Score: 2

PSDiffusion: Harmonized Multi-Layer Image Generation via Layout and Appearance Alignment

Published: May 16, 2025 | arXiv ID: 2505.11468v1

By: Dingbang Huang , Wenbo Li , Yifei Zhao and more

Potential Business Impact:

Creates layered pictures with real-looking shadows.

Business Areas:

Visual Search Internet Services

Diffusion models have made remarkable advancements in generating high-quality images from textual descriptions. Recent works like LayerDiffuse have extended the previous single-layer, unified image generation paradigm to transparent image layer generation. However, existing multi-layer generation methods fail to handle the interactions among multiple layers such as rational global layout, physics-plausible contacts and visual effects like shadows and reflections while maintaining high alpha quality. To solve this problem, we propose PSDiffusion, a unified diffusion framework for simultaneous multi-layer text-to-image generation.
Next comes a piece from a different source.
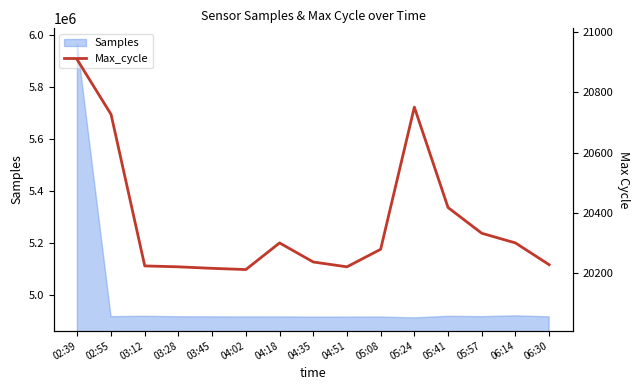

What is the lowest value of the Samples series?

4913473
Our model can automatically generate multi-layer images with one RGB background and multiple RGBA foregrounds through a single feed-forward process. Unlike existing methods that combine multiple tools for post-decomposition or generate layers sequentially and separately, our method introduces a global-layer interactive mechanism that generates layered-images concurrently and collaboratively, ensuring not only high quality and completeness for each layer, but also spatial and visual interactions among layers for global coherence.